Merz, en ese congreso, abogó por un cambio de estrategia para hacer frente a la sangría de votos de la CDU a la ultraderechista AfD, que es la tercera fuerza en el Parlamento federal. Entró en el Bundestag por primera vez en las elecciones de septiembre de 2017.

Jens Spahn, que cumple 40 años en mayo, aboga por un cambio generacional en un partido en el que la experiencia todavía son galones. Cuando se enfrentó a AKK y Merz, se presentó como una apuesta de futuro, y se dice defensor de «un patriotismo moderno».

Golpe en la mesa de la canciller

La canciller Merkel estaba de visita en Sudáfrica cuando salió adelante en Turingia la designación del liberal Thomas Kemmerich como presidente regional con los votos de la CDU y de AfD. En Turingia lidera la ultraderechista AfD el filonazi Bjorn Höcke, dirigente de Die Flügel, el ala más radical del partido.

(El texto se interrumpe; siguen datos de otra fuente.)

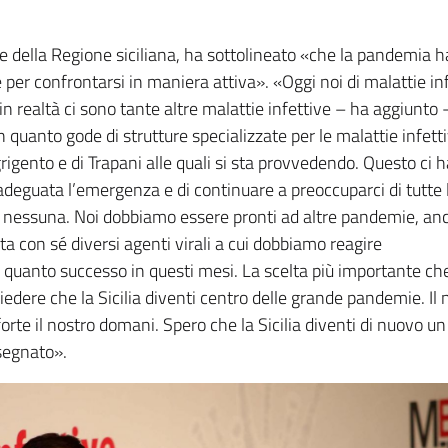
te della Regione siciliana, ha sottolineato «che la pandemia h
er confrontarsi in maniera attiva». «Oggi noi di malattie inf
n realtà ci sono tante altre malattie infettive – ha aggiunto -
n quanto gode di strutture specializzate per le malattie infetti
grigento e di Trapani alle quali si sta provvedendo. Questo ci h
adeguata l’emergenza e di continuare a preoccuparci di tutte l
e nessuna. Noi dobbiamo essere pronti ad altre pandemie, an
a con sé diversi agenti virali a cui dobbiamo reagire
quanto successo in questi mesi. La scelta più importante ch
edere che la Sicilia diventi centro delle grande pandemie. Il 
rte il nostro domani. Spero che la Sicilia diventi di nuovo un
segnato».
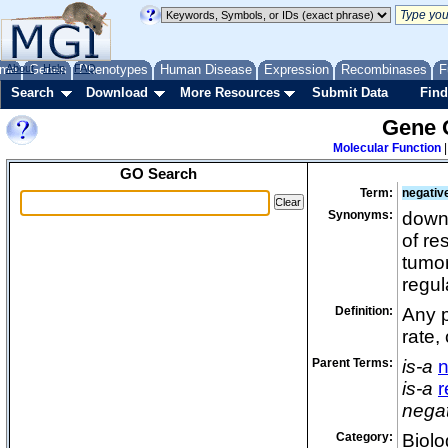
me
About
Genes
Help
FAQ
Phenotypes
Human Disease
Expression
Recombinases
F
Search
Download
More Resources
Submit Data
Find
Gene 
Molecular Function
GO Search
Term:
negative
Synonyms:
down 
of re
tumor
regul
Definition:
Any p
rate,
Parent Terms:
is-a
n
is-a
r
negat
Category:
Biolo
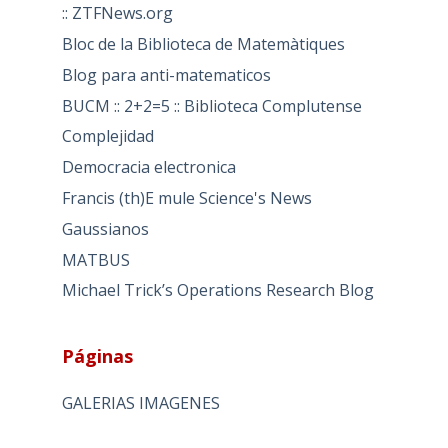
:: ZTFNews.org
Bloc de la Biblioteca de Matemàtiques
Blog para anti-matematicos
BUCM :: 2+2=5 :: Biblioteca Complutense
Complejidad
Democracia electronica
Francis (th)E mule Science's News
Gaussianos
MATBUS
Michael Trick’s Operations Research Blog
Páginas
GALERIAS IMAGENES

Al contrario de lo que sucede en España, los conservadores alemanes (Unión formada por CDU y CSU) rechazan categóricamente cualquier pacto con la ultraderecha. Merkel tuvo que intervenir para que la CDU de Turingia se echara atrás, lo que AKK no había logrado.

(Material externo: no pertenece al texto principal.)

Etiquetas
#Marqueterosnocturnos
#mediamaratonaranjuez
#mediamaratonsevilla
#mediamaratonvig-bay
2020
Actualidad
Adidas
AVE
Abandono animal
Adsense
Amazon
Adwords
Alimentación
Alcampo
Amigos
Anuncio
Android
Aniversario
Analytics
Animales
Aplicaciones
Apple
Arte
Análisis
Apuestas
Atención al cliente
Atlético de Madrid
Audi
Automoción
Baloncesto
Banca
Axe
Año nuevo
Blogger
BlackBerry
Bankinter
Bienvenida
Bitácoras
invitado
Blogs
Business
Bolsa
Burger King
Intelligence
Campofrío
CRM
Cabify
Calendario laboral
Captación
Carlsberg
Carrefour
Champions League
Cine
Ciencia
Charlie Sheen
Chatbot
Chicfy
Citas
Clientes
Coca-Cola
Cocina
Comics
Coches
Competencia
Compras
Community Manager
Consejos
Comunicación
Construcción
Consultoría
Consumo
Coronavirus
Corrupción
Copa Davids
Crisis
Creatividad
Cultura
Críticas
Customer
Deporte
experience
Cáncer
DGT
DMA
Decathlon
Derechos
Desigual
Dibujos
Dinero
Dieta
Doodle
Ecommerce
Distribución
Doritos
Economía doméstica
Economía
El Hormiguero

Es imperdonable y hay que revertir el resultado. Ha sido un mal día para la democracia», dijo Merkel sobre el pacto con la ultraderecha

«Es imperdonable y hay que revertir este resultado», dijo Merkel desde Sudáfrica. «Ha sido un mal día para la democracia», sentenciaba la canciller, que suele ser muy discreta sobre política interna cuando se encuentra de viaje en el exterior.

También fue muy claro el secretario general de la CDU, Paul Ziemak: «La CDU de Alemania siempre ha dicho que no colabora con Alternativa para Alemania. Hacerlo contradice los valores democristianos básicos. La CDU de Turingia ha votado con nazis como Höcke. Lo mejor serían nuevas elecciones».

El liberal Kemmerich pidió después que se disolviera el Parlamento regional y consideró inevitable la convocatoria de nuevas elecciones. «Es una muestra de lo lamentable que es esta democracia», se quejó uno de los líderes de AfD, Jörg Meuthen, en su cuenta de Twitter.

En las elecciones celebradas en octubre en Turingia el partido de izquierdas Die Linke resultó ganador, aunque el segundo fue Alternativa para Alemania. Los liberales vieron la ocasión de colocar a su candidato como jefe del gobierno regional, a pesar de que apenas lograron un 5% de los votos, si lograban sumar a todos los conservadores, incluidos los ultras.

La izquierda no contaba con suficientes apoyos para gobernar y los liberales se negaban a pactar con Die Linke. Preferían a un filo nazi, Bjorn Höcke.

AKK reaccionó con excesiva tibieza y no se impuso. Sí lo consiguió la canciller Merkel. La gran coalición de gobierno de Berlín, ya muy debilitada, se veía ante un nuevo frente.

Los socialdemócratas exigieron a sus socios de la CDU/CSU que forzaran nuevas elecciones en Turingia, si bien Merkel lo hizo porque considera una barbaridad aliarse con la ultraderecha, y más aún con los más ultras entre los ultras.

Angela Merkel, que es canciller de Alemania desde octubre de 2005, concluye su mandato en 2021 y no optará a la reelección. A finales de 2018 anunció que iba a dejar de liderar la CDU con el fin de dejar tiempo a que se preparase su sucesión. AKK no podrá heredar a Merkel, como quería la canciller.